When finely resolved, some parts of the nebula appear to be rope-like filaments. The standard explanation is that the shock waves are so thin, less than one part in 50,000 of the radius, that the shell is visible only when viewed exactly edge-on, giving the shell the appearance of a filament. At the estimated distance of 2400 light-years, the nebula has a radius of 65 light-years (a diameter of 130 light-years). The thickness of each filament is 1/50,000th of the radius, or about 4 billion miles, roughly the distance from Earth to Pluto.
Undulations in the surface of the shell lead to multiple filamentary images, which appear to be intertwined.

Even though the nebula has a relatively bright integrated magnitude of 7, it is spread over so large an area that the surface brightness is quite low, so the nebula is notorious among astronomers as being difficult to see. However, an observer can see the nebula clearly in a telescope using an O-III astronomical filter (isolating the wavelength of light from doubly ionized oxygen), as almost all light from this nebula is emitted at this wavelength. An 8 in telescope equipped with an O-III filter shows the delicate lacework apparent in photographs. Smaller telescopes with an O-III filter can show the nebula as well, and some argue that it can be seen without any optical aid except an O-III filter held up to the eye.

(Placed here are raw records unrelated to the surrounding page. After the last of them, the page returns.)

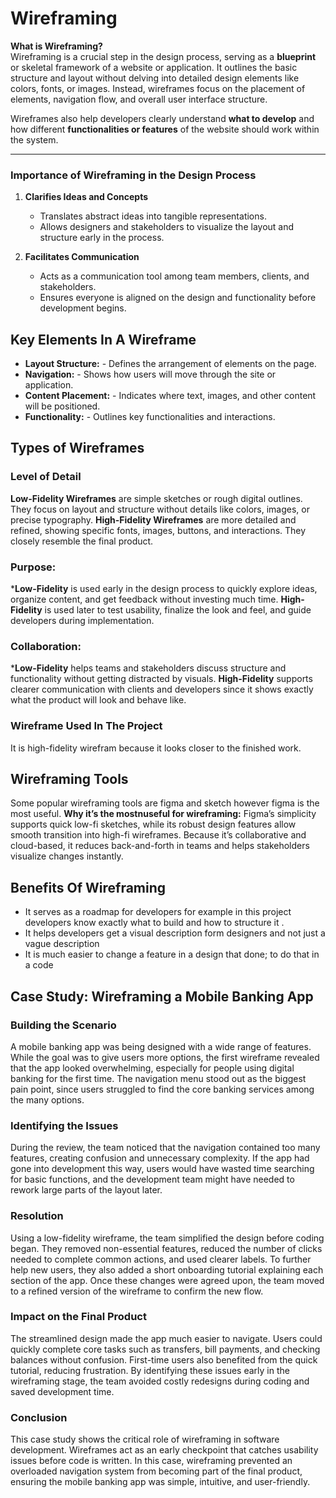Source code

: # Wireframing
**What is Wireframing?**  
Wireframing is a crucial step in the design process, serving as a **blueprint** or skeletal framework of a website or application. It outlines the basic structure and layout without delving into detailed design elements like colors, fonts, or images. Instead, wireframes focus on the placement of elements, navigation flow, and overall user interface structure.  

Wireframes also help developers clearly understand **what to develop** and how different **functionalities or features** of the website should work within the system.  

---

### Importance of Wireframing in the Design Process  

1. **Clarifies Ideas and Concepts**  
   - Translates abstract ideas into tangible representations.  
   - Allows designers and stakeholders to visualize the layout and structure early in the process.  

2. **Facilitates Communication**  
   - Acts as a communication tool among team members, clients, and stakeholders.  
   - Ensures everyone is aligned on the design and functionality before development begins.
  
## Key Elements In A Wireframe
- **Layout Structure:** - Defines the arrangement of elements on the page.
- **Navigation:** - Shows how users will move through the site or application.
- **Content Placement:** - Indicates where text, images, and other content will be positioned.
- **Functionality:** - Outlines key functionalities and interactions.


## Types of Wireframes
### Level of Detail
  **Low-Fidelity Wireframes** are simple sketches or rough digital outlines. They focus on layout and structure without details like colors, images, or precise typography.
  **High-Fidelity Wireframes** are more detailed and refined, showing specific fonts, images, buttons, and interactions. They closely resemble the final product.

### Purpose:
***Low-Fidelity** is used early in the design process to quickly explore ideas, organize content, and get feedback without investing much time.
**High-Fidelity** is used later to test usability, finalize the look and feel, and guide developers during implementation.

### Collaboration:
***Low-Fidelity** helps teams and stakeholders discuss structure and functionality without getting distracted by visuals.
**High-Fidelity** supports clearer communication with clients and developers since it shows exactly what the product will look and behave like.

### Wireframe Used In The Project
It is high-fidelity wirefram because it looks closer to the finished work.

## Wireframing Tools
Some popular wireframing tools are  figma and sketch however figma is the most useful.
**Why it’s the mostnuseful for wireframing:**
Figma’s simplicity supports quick low-fi sketches, while its robust design features allow smooth transition into high-fi wireframes. Because it’s collaborative and cloud-based, it reduces back-and-forth in teams and helps stakeholders visualize changes instantly.

## Benefits Of Wireframing
- It serves as a roadmap for developers for example in this project developers know exactly what to build and how to structure it .
- It helps developers get a visual description form designers and not just a vague description
- It is much easier to change a feature in a design that done; to do that in a code

## Case Study: Wireframing a Mobile Banking App
### Building the Scenario
A mobile banking app was being designed with a wide range of features. While the goal was to give users more options, the first wireframe revealed that the app looked overwhelming, especially for people using digital banking for the first time. The navigation menu stood out as the biggest pain point, since users struggled to find the core banking services among the many options.

### Identifying the Issues
During the review, the team noticed that the navigation contained too many features, creating confusion and unnecessary complexity. If the app had gone into development this way, users would have wasted time searching for basic functions, and the development team might have needed to rework large parts of the layout later.

### Resolution
Using a low-fidelity wireframe, the team simplified the design before coding began. They removed non-essential features, reduced the number of clicks needed to complete common actions, and used clearer labels. To further help new users, they also added a short onboarding tutorial explaining each section of the app. Once these changes were agreed upon, the team moved to a refined version of the wireframe to confirm the new flow.

### Impact on the Final Product
The streamlined design made the app much easier to navigate. Users could quickly complete core tasks such as transfers, bill payments, and checking balances without confusion. First-time users also benefited from the quick tutorial, reducing frustration. By identifying these issues early in the wireframing stage, the team avoided costly redesigns during coding and saved development time.

### Conclusion
This case study shows the critical role of wireframing in software development. Wireframes act as an early checkpoint that catches usability issues before code is written. In this case, wireframing prevented an overloaded navigation system from becoming part of the final product, ensuring the mobile banking app was simple, intuitive, and user-friendly.
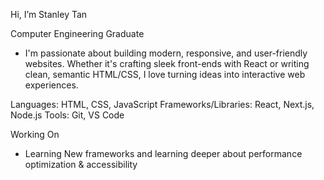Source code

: Hi, I’m Stanley Tan

Computer Engineering Graduate 

- I'm passionate about building modern, responsive, and user-friendly websites. Whether it's crafting sleek front-ends with React or writing clean, semantic HTML/CSS, I love turning ideas into interactive web experiences.

Languages: HTML, CSS, JavaScript
Frameworks/Libraries: React, Next.js, Node.js
Tools: Git, VS Code

Working On
- Learning New frameworks and learning deeper about performance optimization & accessibility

The brighter segments of the nebula have the New General Catalogue designations NGC 6960, 6974, 6979, 6992, and 6995. The easiest segment to find is 6960, which runs behind 52 Cygni, a star that can be seen with the naked eye. NGC 6992 and 6995 are objects on the eastern side of the loop which are also relatively easy to see. NGC 6974 and NGC 6979 are visible as knots in an area of nebulosity along the northern rim. Pickering's Triangle is much fainter and has no NGC number (though 6979 is occasionally used to refer to it). It was discovered photographically in 1904 by Williamina Fleming (after the New General Catalogue was published), but credit went to Edward Charles Pickering, the director of her observatory, as was the custom of the day.

The Veil Nebula is expanding at a velocity of about 1.5 million kilometers per hour. Using images taken by the Hubble Space Telescope between 1997 and 2015, the expansion of the Veil Nebula has been directly observed.